Define materializations in your semantic layer config:

materializations:
  - name: monthly_revenue_by_region     # Unique identifier
    metrics: [revenue, order_count]     # Metrics to include
    dimensions: [region, month]         # Grain (GROUP BY)
    output: gold/agg_monthly_revenue    # Output table path
    schedule: "0 2 1 * *"               # Optional: cron schedule
    incremental:                        # Optional: incremental config
      timestamp_column: order_date
      merge_strategy: replace

Fields

Field Type Required Default Description
name str Yes - Unique materialization identifier
metrics list Yes - Metrics to materialize
dimensions list Yes - Dimensions for grouping
output str Yes - Output table path
schedule str No - Cron schedule for refresh
incremental dict No - Incremental refresh config

Materializer Class

Basic Usage

from odibi.semantics import Materializer, parse_semantic_config
from odibi.context import EngineContext

# Load config
config = parse_semantic_config(yaml.safe_load(open("semantic_layer.yaml")))

# Create materializer
materializer = Materializer(config)

# Execute single materialization
result = materializer.execute("monthly_revenue_by_region", context)

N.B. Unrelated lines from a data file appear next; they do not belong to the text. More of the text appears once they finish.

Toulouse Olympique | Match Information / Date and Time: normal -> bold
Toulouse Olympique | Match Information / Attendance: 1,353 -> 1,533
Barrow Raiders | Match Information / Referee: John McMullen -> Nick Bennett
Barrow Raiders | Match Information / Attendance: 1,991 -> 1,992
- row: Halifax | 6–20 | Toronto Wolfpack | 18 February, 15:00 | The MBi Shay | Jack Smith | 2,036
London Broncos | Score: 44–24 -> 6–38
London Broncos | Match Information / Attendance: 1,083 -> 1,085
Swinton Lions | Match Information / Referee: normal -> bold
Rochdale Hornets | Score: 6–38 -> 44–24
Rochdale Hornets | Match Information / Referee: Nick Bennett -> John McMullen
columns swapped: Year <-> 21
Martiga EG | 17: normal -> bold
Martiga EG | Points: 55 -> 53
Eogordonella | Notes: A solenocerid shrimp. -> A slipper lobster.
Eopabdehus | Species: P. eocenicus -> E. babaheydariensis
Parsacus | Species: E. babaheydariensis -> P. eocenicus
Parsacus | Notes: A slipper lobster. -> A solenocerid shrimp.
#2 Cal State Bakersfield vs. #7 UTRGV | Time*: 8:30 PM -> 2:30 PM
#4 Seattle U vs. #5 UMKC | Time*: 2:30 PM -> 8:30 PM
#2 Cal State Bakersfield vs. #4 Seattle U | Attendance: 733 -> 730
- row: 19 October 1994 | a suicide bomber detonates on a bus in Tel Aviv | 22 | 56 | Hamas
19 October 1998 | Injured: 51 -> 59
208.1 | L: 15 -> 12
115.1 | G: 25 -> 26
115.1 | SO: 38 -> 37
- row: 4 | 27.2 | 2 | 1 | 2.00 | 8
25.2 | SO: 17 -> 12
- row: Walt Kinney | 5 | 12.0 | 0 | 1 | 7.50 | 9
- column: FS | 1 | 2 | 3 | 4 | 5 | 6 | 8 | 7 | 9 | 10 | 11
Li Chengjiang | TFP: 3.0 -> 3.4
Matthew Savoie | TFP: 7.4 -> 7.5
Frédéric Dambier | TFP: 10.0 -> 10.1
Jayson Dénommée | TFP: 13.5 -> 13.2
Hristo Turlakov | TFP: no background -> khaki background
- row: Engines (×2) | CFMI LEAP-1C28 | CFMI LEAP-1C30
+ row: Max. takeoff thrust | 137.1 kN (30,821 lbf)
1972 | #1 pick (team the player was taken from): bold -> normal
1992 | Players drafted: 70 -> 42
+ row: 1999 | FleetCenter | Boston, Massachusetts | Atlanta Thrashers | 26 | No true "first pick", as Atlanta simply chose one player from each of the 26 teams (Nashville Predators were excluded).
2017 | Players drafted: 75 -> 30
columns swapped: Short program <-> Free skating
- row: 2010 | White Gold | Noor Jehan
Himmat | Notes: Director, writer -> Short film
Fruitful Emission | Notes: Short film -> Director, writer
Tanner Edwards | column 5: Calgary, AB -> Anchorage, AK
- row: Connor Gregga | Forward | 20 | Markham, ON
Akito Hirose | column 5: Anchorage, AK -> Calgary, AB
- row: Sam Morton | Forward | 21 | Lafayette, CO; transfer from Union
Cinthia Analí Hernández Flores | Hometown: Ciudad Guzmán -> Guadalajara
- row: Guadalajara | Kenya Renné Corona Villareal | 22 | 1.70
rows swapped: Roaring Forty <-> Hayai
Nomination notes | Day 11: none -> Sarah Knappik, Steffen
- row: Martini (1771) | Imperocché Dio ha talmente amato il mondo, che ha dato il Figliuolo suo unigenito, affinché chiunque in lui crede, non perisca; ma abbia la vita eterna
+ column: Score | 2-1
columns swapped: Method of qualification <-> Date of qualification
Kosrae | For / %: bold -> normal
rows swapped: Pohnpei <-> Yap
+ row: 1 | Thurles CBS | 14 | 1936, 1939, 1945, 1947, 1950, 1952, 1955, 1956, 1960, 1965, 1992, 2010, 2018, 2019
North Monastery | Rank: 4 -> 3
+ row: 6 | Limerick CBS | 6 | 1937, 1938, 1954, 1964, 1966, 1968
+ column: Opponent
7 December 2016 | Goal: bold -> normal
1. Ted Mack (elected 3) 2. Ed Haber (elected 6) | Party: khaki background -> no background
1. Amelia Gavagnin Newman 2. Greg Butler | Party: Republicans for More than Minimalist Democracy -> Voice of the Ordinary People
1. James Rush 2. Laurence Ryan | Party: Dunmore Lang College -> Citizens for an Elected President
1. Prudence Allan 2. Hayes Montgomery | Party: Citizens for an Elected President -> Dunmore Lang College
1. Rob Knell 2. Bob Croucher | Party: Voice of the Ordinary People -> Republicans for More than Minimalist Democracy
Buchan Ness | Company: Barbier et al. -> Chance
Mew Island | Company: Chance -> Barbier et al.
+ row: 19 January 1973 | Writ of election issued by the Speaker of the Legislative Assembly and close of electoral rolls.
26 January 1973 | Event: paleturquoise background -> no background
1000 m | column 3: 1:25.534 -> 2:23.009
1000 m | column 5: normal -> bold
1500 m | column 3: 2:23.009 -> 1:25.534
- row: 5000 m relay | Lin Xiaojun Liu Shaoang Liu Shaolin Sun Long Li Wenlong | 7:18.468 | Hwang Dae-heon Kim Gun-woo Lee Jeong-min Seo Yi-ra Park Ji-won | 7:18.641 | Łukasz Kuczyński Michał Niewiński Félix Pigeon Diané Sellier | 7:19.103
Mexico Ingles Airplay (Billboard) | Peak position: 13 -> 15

print(result.name)        # 'monthly_revenue_by_region'
print(result.output)      # 'gold/agg_monthly_revenue'
print(result.row_count)   # Number of aggregated rows
print(result.elapsed_ms)  # Execution time
print(result.success)     # True if successful
print(result.error)       # Error message if failed

Execute All Materializations

# Execute all configured materializations
results = materializer.execute_all(context)

for result in results:
    status = "OK" if result.success else f"FAILED: {result.error}"
    print(f"  {result.name}: {status} ({result.row_count} rows)")

Write Callback

Provide a callback to write the output:

def write_delta(df, output_path):
    """Write DataFrame to Delta Lake."""
    df.write.format("delta").mode("overwrite").save(output_path)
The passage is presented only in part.